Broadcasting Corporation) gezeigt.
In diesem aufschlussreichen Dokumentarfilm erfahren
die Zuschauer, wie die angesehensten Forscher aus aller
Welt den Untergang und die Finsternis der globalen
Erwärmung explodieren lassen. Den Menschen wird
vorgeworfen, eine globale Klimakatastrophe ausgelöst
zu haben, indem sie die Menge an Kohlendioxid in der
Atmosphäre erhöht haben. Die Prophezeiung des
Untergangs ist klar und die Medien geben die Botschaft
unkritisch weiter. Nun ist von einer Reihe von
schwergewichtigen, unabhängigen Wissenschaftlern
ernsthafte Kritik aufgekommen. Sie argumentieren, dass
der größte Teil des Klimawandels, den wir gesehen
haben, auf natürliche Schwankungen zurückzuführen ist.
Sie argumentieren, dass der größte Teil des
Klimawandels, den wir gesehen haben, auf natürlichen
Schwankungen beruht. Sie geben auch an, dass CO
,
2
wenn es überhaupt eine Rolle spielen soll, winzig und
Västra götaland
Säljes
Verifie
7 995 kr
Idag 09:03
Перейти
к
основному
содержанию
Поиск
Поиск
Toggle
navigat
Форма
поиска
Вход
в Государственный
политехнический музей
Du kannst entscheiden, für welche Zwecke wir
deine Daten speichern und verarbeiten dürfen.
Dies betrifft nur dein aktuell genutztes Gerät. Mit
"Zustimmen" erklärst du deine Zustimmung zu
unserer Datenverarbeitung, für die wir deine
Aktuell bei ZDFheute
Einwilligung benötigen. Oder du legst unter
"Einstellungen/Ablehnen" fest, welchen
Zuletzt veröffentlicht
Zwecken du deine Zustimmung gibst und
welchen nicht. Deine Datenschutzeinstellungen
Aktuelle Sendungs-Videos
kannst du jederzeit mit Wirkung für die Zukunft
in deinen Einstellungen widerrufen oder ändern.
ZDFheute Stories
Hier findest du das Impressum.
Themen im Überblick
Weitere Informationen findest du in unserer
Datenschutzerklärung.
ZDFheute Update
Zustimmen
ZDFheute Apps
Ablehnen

Request
Restate the final lines of the listing above word for word, beginning at the line that contains "Dies betrifft nur".

Result of this task
Dies betrifft nur dein aktuell genutztes Gerät. Mit
"Zustimmen" erklärst du deine Zustimmung zu
unserer Datenverarbeitung, für die wir deine
Aktuell bei ZDFheute
Einwilligung benötigen. Oder du legst unter
"Einstellungen/Ablehnen" fest, welchen
Zuletzt veröffentlicht
Zwecken du deine Zustimmung gibst und
welchen nicht. Deine Datenschutzeinstellungen
Aktuelle Sendungs-Videos
kannst du jederzeit mit Wirkung für die Zukunft
in deinen Einstellungen widerrufen oder ändern.
ZDFheute Stories
Hier findest du das Impressum.
Themen im Überblick
Weitere Informationen findest du in unserer
Datenschutzerklärung.
ZDFheute Update
Zustimmen
ZDFheute Apps
Ablehnen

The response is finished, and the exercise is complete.